+++ Halaman
Sebulan sekali di akhir pekan kuusahakan untuk menemani Bapak.

“Kok 2 malam nginapnya di rumah Mbah Kung? Menghindari macet?” tanya Ikyu setiba kami dari “piket” di rumah Bapak. “Tidak Le. Supaya bisa menemani Mbah Kung lebih lama,” jelas aku. “Kalau tidak ingat perintah agama untuk berbakti pada orang tua ya maunya sebentar saja menemani Mbah Kung. Semua orang jelas merasa paling nyaman berada di rumahnya sendiri,” tambah Mas Geng.

Jadwal Piket Birul Walidain.

“Dan Rabbmu telah memerintahkan supaya kamu jangan menyembah selain Dia dan hendaklah kamu berbuat baik pada ibu bapakmu dengan sebaik-baiknya, ….” (QS. Al Isra ayat 23).

Bapak, kami selalu berdo’a agar di penghujung usia, Bapak selalu sehat. Dan bila nanti dipanggil oleh Allah, Bapak husnul khotimah. Aamiin …. Bapak juga, mintalah pada Allah hal sama pada setiap sujud Bapak. Berdo’alah juga agar Bapak istiqamah dalam beribadah.”

Bapak dengan anak cucu pada  Idul Fitri 1443 H.
++++++
+++ Cuplikan data
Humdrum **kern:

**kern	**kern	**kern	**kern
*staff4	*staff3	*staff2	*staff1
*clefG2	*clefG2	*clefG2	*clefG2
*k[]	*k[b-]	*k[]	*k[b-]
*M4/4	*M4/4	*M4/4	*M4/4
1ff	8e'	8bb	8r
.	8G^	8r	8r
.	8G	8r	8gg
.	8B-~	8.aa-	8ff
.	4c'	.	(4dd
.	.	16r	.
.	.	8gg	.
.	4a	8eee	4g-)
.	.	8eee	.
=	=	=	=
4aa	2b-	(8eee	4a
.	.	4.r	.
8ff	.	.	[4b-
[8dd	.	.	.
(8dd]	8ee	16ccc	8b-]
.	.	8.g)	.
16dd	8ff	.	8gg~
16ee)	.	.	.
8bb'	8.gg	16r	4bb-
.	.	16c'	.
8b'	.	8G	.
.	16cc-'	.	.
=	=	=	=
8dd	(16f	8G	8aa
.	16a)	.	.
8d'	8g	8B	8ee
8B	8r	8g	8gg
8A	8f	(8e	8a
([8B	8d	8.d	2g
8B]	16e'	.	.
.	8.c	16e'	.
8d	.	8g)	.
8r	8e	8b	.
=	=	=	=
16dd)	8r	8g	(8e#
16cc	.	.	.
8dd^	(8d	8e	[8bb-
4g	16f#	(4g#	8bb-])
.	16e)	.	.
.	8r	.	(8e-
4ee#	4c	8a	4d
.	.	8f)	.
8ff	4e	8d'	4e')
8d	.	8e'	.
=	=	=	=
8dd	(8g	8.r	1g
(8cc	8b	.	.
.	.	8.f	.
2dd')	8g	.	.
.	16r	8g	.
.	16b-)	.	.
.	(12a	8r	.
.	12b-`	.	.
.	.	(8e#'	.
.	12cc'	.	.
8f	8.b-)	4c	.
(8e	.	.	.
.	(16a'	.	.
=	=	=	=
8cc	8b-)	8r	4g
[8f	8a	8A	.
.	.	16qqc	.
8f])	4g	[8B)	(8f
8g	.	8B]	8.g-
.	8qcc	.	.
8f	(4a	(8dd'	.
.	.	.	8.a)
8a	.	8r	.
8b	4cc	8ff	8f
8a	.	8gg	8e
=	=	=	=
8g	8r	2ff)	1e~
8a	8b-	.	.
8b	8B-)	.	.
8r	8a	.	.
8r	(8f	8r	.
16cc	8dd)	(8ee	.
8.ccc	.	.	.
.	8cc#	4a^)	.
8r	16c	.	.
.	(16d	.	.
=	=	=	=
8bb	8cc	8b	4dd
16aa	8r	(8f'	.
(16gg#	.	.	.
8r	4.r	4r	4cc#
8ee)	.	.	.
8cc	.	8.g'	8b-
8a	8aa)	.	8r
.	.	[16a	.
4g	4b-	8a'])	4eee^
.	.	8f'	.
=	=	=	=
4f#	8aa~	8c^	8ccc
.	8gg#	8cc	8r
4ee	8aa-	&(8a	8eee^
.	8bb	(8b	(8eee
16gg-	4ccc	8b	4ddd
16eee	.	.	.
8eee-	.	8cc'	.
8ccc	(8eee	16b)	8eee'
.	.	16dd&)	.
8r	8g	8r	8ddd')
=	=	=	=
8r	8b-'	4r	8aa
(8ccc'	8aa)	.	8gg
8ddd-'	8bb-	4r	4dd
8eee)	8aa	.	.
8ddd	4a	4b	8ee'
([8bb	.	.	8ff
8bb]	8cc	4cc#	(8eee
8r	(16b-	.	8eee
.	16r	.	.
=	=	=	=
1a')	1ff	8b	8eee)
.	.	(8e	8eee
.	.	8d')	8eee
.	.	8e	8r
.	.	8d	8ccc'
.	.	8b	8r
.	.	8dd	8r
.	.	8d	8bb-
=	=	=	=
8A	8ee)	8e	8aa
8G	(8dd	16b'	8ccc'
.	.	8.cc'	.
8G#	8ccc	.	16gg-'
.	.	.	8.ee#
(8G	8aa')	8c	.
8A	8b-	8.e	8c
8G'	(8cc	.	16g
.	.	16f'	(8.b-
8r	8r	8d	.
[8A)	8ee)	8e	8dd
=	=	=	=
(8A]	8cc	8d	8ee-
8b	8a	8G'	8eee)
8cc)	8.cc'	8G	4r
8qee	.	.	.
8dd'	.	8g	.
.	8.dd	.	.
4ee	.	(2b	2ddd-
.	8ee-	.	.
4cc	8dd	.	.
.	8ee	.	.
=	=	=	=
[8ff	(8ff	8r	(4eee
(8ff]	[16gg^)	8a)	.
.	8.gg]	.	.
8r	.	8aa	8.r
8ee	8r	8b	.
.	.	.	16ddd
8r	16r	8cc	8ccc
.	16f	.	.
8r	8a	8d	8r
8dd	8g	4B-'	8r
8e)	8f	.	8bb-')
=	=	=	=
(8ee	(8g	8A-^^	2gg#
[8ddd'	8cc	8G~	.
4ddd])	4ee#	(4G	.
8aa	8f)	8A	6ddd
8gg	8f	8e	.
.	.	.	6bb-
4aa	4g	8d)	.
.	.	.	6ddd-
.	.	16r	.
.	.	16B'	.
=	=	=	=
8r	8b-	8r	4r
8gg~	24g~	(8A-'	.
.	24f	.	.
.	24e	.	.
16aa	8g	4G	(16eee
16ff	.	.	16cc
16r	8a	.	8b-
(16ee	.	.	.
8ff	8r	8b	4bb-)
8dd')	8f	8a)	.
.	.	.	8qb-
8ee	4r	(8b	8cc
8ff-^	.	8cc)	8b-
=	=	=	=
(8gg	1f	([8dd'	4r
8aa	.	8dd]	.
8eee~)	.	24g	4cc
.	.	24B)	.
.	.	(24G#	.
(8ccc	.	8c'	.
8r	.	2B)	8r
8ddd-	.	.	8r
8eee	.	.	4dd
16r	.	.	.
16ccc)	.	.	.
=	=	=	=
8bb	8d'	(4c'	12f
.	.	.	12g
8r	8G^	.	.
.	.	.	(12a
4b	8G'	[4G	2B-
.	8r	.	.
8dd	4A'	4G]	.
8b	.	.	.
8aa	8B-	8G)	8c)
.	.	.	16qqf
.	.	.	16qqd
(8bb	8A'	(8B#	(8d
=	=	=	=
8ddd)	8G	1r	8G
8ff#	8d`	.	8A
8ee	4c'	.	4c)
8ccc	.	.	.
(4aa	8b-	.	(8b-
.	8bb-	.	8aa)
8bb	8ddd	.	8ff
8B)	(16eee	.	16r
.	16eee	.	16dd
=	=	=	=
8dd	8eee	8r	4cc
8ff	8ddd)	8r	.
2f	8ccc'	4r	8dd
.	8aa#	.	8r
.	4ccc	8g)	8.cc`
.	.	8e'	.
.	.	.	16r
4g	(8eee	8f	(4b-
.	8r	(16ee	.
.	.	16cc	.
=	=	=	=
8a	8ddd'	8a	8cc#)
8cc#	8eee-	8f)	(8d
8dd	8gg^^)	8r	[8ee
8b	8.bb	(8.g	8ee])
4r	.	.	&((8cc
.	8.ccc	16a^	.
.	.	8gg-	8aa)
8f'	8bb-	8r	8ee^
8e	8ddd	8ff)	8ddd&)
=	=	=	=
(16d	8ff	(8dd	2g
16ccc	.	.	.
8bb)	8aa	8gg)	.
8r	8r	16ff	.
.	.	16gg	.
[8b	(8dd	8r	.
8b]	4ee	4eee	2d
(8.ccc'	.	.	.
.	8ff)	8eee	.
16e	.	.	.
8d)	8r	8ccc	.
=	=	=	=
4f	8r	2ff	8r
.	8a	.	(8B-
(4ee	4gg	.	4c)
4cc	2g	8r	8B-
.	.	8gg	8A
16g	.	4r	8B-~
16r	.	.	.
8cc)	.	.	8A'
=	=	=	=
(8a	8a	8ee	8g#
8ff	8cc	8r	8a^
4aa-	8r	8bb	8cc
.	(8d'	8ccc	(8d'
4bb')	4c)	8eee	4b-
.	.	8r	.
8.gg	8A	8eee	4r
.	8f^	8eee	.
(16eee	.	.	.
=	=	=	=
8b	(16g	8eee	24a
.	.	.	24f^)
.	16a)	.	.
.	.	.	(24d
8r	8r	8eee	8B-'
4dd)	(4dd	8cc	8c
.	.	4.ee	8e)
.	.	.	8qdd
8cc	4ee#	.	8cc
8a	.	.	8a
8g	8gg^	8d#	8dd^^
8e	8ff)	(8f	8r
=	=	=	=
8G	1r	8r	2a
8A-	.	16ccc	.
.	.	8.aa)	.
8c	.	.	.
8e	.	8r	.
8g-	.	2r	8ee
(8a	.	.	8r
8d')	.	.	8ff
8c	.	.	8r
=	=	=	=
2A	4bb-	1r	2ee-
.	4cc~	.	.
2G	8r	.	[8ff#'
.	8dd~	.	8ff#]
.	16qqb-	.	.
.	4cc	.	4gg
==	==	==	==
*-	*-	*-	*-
++++++
■ Selesaikan soal berikut
1: Menurut halaman, apa alasan mereka menginap dua malam di rumah Mbah Kung?
2: Sebutkan semua pihak yang berbicara dalam percakapan setiba dari "piket" di rumah Bapak pada halaman.
Entri-entri tersebut tidak diperlukan untuk mengerjakan tugas.

■ Jawaban tiap tugas
1: Supaya bisa menemani Mbah Kung lebih lama.

2: Ikyu, aku (penulis), Mas Geng